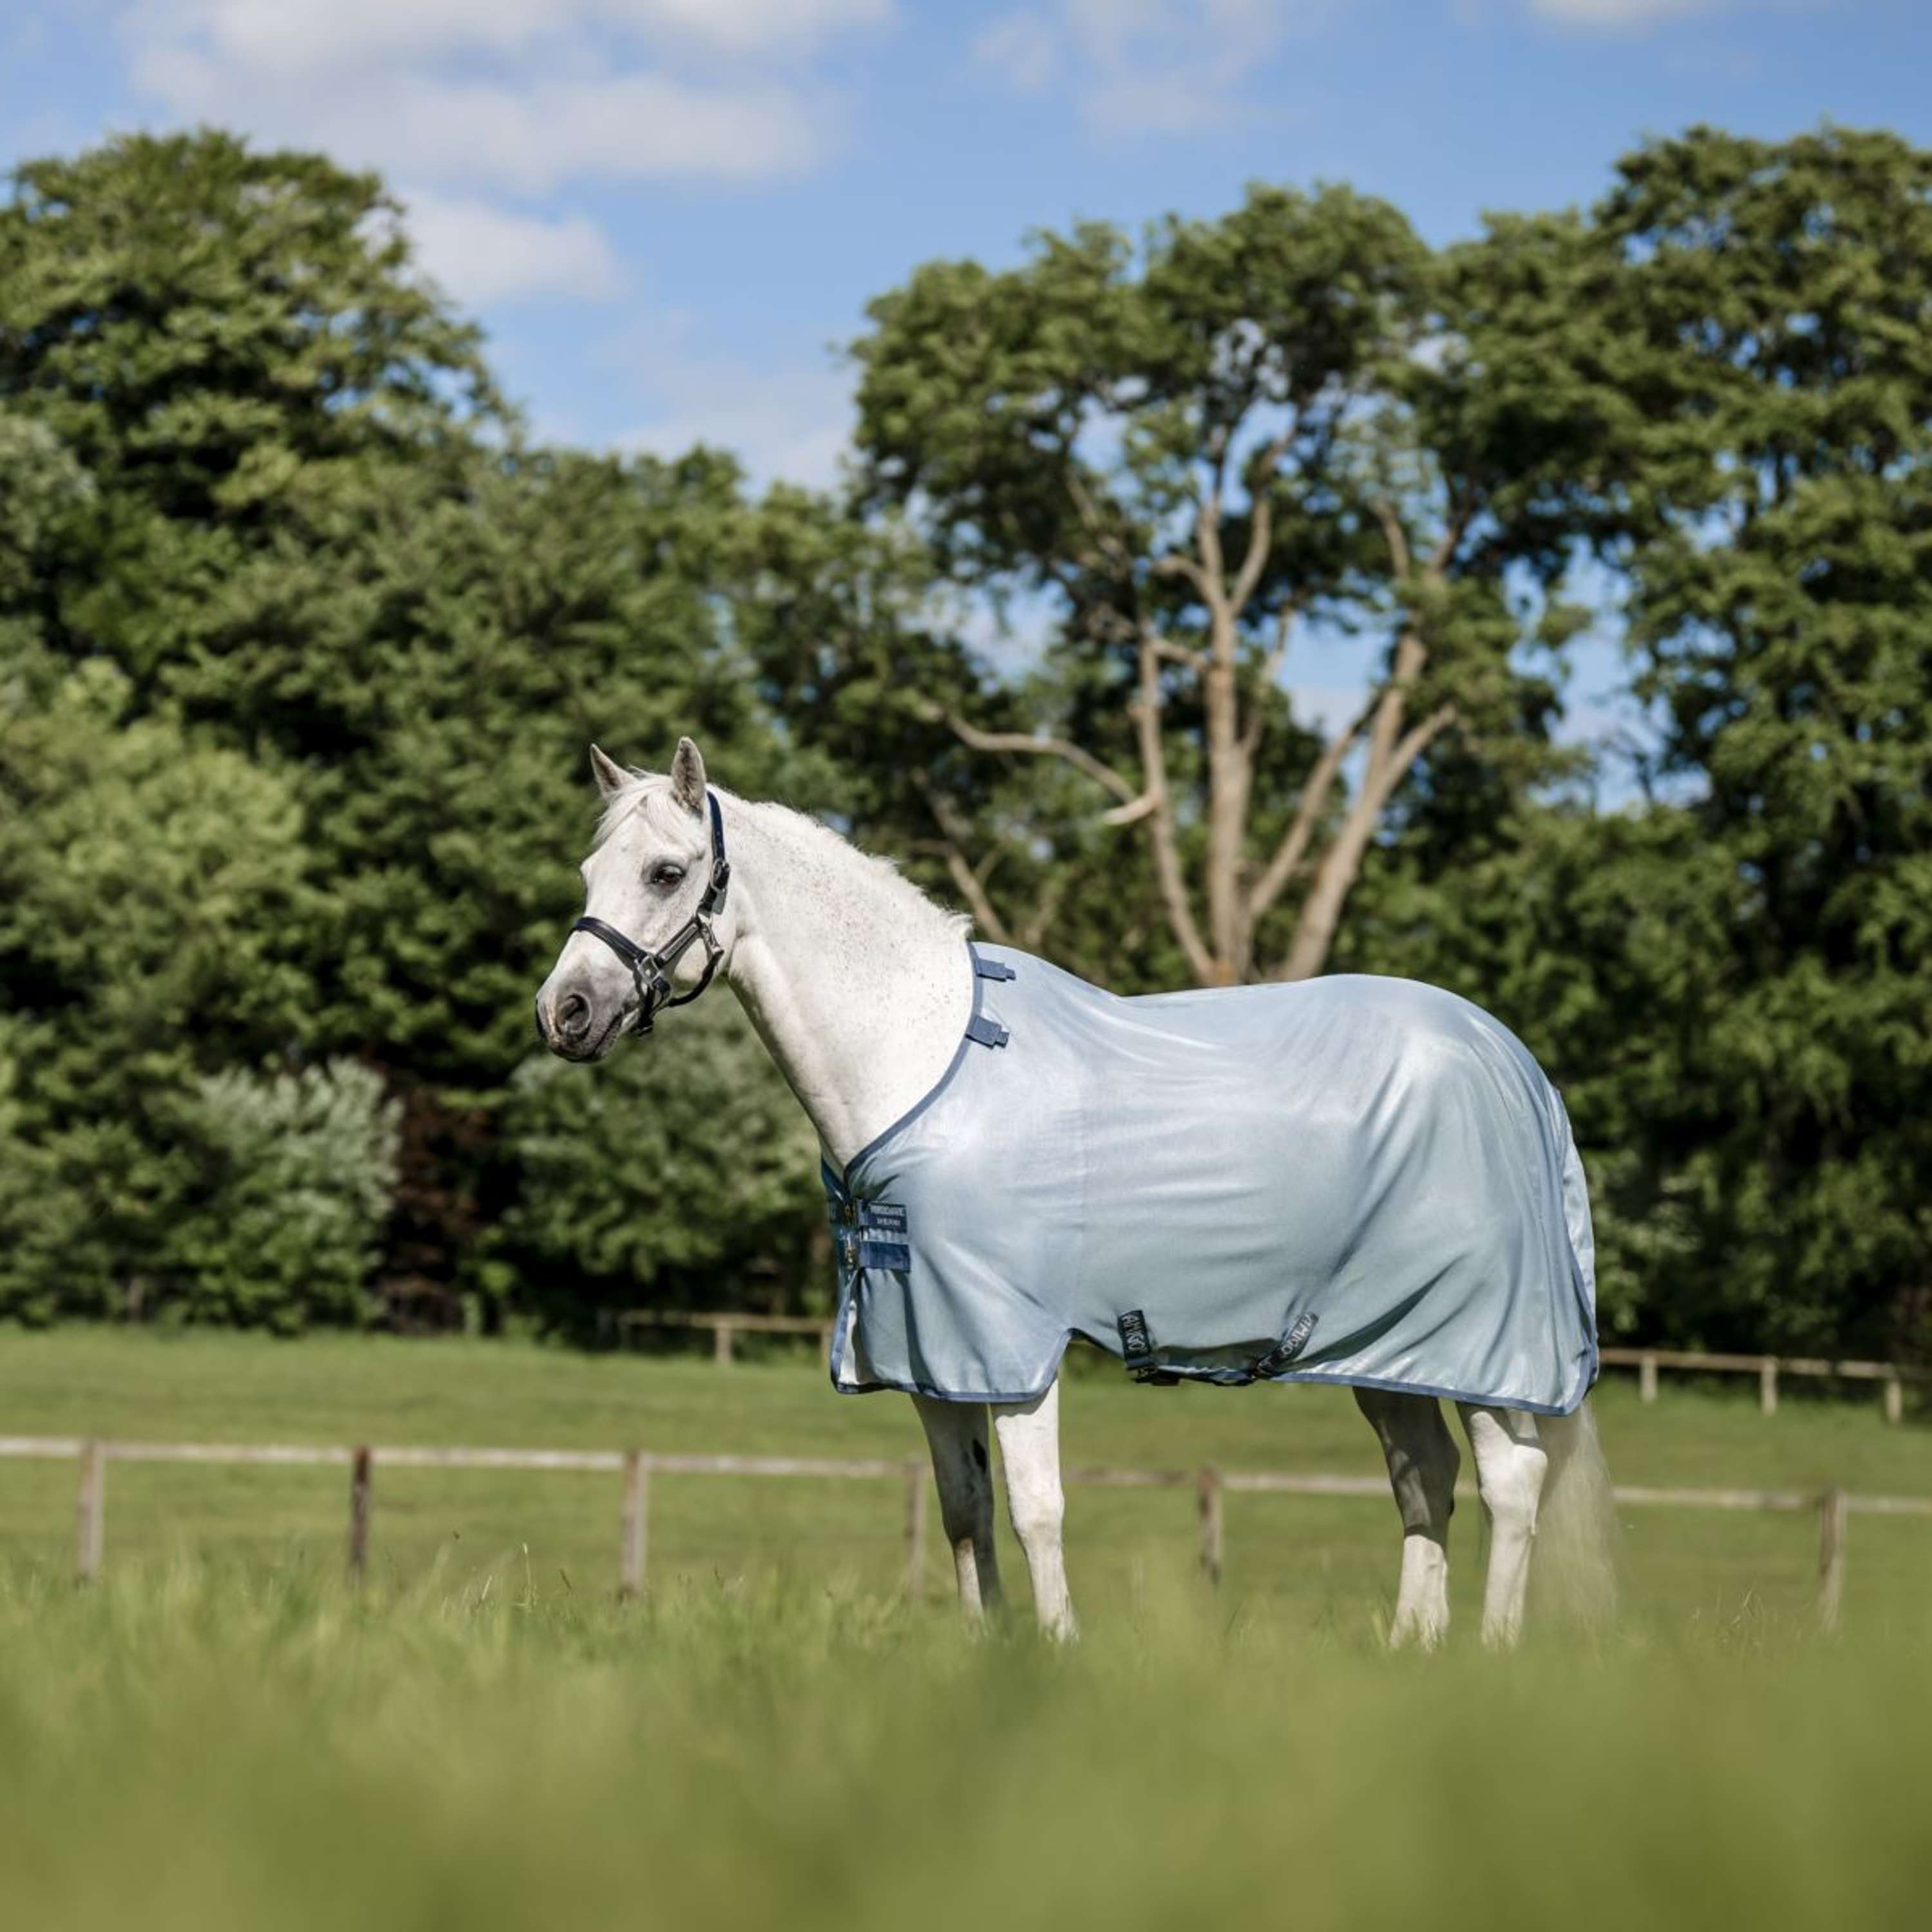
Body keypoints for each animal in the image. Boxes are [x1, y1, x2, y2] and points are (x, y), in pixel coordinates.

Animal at [533, 737, 1617, 1647]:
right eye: (589, 873)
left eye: (666, 872)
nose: (565, 1012)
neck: (924, 1060)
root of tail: (1513, 1064)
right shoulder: (932, 1352)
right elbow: (964, 1508)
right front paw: (987, 1652)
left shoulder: (1011, 1346)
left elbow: (1035, 1509)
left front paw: (1056, 1657)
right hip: (1388, 1348)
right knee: (1423, 1478)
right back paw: (1411, 1652)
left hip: (1481, 1345)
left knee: (1510, 1481)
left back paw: (1490, 1654)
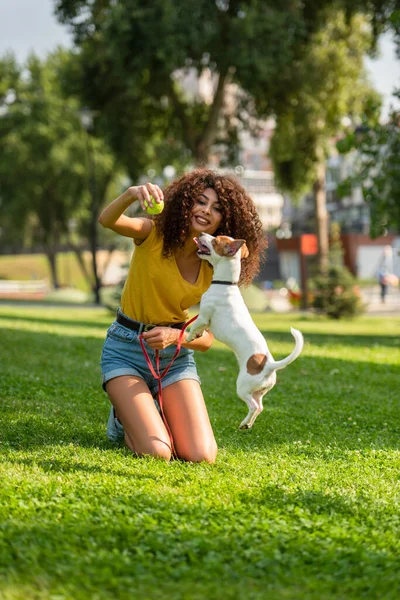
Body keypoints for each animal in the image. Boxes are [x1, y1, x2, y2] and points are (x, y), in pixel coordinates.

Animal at [187, 232, 304, 428]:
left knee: (254, 406)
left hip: (242, 387)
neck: (225, 283)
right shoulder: (205, 321)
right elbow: (200, 329)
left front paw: (188, 337)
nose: (202, 233)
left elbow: (194, 325)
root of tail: (269, 365)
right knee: (260, 406)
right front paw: (198, 335)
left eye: (215, 240)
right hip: (259, 391)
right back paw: (247, 423)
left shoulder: (203, 316)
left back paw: (244, 422)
--- --- ---
Copy back exactly the lines above from the one containing "left elbow: (1035, 1509)" through the one containing "left elbow: (194, 325)", and leave every picture behind.

* [Exercise answer]:
left elbow: (1035, 1509)
left front paw: (1056, 1657)
right hip: (1388, 1348)
right knee: (1423, 1478)
right back paw: (1411, 1652)
left hip: (1481, 1345)
left knee: (1510, 1481)
left back paw: (1490, 1654)
Body keypoints for each animal in the image. Boxes are [x1, y1, x2, y2] and points are (x, y), in pixel coordinates.

Animal at [187, 232, 304, 428]:
left knee: (254, 406)
left hip: (242, 387)
neck: (225, 283)
right shoulder: (205, 321)
right elbow: (200, 329)
left front paw: (188, 337)
nose: (202, 233)
left elbow: (194, 325)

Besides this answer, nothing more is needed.